Featured Post

Click Here for Excerpts (and Reviews) for New Book

Wednesday, July 1, 2020

Oh, Those Japanese A-Bombs!

Another excerpt from my book, The Beginning or the End: How Hollywood--and America--Learned to Stop Worrying and Love the Bomb, coming on July 7.  Here on the MGM movie, the first on the atomic bomb: 

The script was adapted to emphasize the desire to portray the atomic attack in a heroic way, and as one absolutely necessary to save America from meeting the same fate. FDR now claims that his psychological warfare experts told him that the “Japs will fight right down to the women and children.” Now the "light flak" greeting the American bombers near Hiroshima--already an enormously revealing falsehood--has been transformed into "heavy flak." Even worse, when purely fictional Japanese fighter planes approach the Enola Gay, they are so close (in the movie) that the Americans need to return fire! The accident that dooms Matt Cochran’s life now occurs before Hiroshima, as he arms that bomb, not in the run-up to Nagasaki. This enabled the script to totally eliminate any depiction of the even more questionable second bomb. 

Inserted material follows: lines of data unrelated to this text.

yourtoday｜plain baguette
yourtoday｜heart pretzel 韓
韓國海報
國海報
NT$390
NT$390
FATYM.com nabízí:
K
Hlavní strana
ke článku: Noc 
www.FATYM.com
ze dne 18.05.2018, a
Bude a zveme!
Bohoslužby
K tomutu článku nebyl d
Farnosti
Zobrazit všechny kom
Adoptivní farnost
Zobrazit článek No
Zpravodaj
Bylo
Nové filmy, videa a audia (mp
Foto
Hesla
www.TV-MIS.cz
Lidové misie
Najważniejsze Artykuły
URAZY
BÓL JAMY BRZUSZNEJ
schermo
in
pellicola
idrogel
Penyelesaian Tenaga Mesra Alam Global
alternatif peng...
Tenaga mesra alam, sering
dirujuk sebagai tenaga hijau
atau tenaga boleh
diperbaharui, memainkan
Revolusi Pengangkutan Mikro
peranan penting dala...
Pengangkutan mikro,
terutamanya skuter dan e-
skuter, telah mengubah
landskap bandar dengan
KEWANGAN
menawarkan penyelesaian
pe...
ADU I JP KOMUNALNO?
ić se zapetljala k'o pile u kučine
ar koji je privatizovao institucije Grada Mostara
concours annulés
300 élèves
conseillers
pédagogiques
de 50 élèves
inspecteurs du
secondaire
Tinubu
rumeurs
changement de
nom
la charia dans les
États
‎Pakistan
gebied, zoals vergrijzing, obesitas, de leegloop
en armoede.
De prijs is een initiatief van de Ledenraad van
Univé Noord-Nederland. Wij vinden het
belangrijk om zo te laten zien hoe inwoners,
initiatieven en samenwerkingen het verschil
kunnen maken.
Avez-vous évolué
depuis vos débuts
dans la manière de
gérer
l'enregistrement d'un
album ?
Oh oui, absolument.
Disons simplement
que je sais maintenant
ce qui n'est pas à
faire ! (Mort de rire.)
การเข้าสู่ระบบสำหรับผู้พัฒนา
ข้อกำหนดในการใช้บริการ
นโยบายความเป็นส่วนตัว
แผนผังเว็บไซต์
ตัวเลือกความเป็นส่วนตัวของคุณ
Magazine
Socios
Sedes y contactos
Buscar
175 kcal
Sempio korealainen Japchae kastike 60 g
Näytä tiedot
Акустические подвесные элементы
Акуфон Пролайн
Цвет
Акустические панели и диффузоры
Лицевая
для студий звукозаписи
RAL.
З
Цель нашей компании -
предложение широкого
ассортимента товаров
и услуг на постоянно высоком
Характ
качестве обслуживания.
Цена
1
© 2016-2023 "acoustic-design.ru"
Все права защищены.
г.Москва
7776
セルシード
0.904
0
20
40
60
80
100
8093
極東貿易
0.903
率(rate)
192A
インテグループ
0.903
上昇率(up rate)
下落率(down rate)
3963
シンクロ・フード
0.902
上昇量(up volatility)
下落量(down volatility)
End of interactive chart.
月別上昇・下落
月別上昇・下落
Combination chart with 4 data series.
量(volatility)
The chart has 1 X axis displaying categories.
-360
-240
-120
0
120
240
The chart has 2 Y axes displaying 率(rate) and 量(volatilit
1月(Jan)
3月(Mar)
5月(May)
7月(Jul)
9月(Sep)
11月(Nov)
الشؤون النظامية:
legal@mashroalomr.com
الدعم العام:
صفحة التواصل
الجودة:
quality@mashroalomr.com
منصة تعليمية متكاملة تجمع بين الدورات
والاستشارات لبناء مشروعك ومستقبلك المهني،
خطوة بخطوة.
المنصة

Even more revealing was the addition of two new, fictionalized, warnings about the Japanese obtaining atomic weapons to greet a U.S. invasion. One of them had Roosevelt musing, “Our latest intelligence worried me . . . the Japs may have atomic weapons before we do.”  Gen. Groves, as before, claims the half million U.S. death toll in an invasion will climb horribly if the Japanese greet the Allies with atomic bombs. But now, when a top U.S. military adviser warns, “The Germans have sent many atomic experts and materials to Japan by submarine,” all of those in the room “are shocked” (a sentiment that would have been shared by any serious historian, since nothing of the sort ever happened). The adviser continues, “We’re slapping down every sub that shows its nose, but some are bound to get through!” 

This desperate rewriting of the script, and history, culminated in the wildest scene yet, adding an element of unintentional black humor to the script. 

The setting: a cove near Tokyo very late in the war. Japanese sailors and scientists gaze off over the water with binoculars . . . and spot a submarine surfacing. A Nazi officer with his aides soon comes ashore. He is accompanied by a Dr. Schmidt, Germany’s leading atomic scientist. Professor Okani, a Japanese physicist, greets him, then tells his colleagues that Schmidt has brought uranium “and everything else we will need.” The Japanese have “factories, men and materials” ready for Schmidt to use to make his bomb. 

Schmidt says the only reason Hitler didn’t get the A-bomb first was because the German labs could not be protected from Allied bombs, but here on Japan “it will be different.” A Nazi officer booms: “Yes! We are not defeated. We can sink the enemy fleet, wipe out their men and bases and begin to fight our way back to Axis victory.” He adds: “Heil Hitler!” The Japanese respond, “Banzai Nippon!” 

And then the kicker. “We have prepared a fine laboratory for you,” Okani tells the Germans, “at our new Army Headquarters in . . . Hiroshima.”

This scene proved to be too much for even Groves to accept, and it would be deleted from the script. Nearly all of the other falsifications remained, however.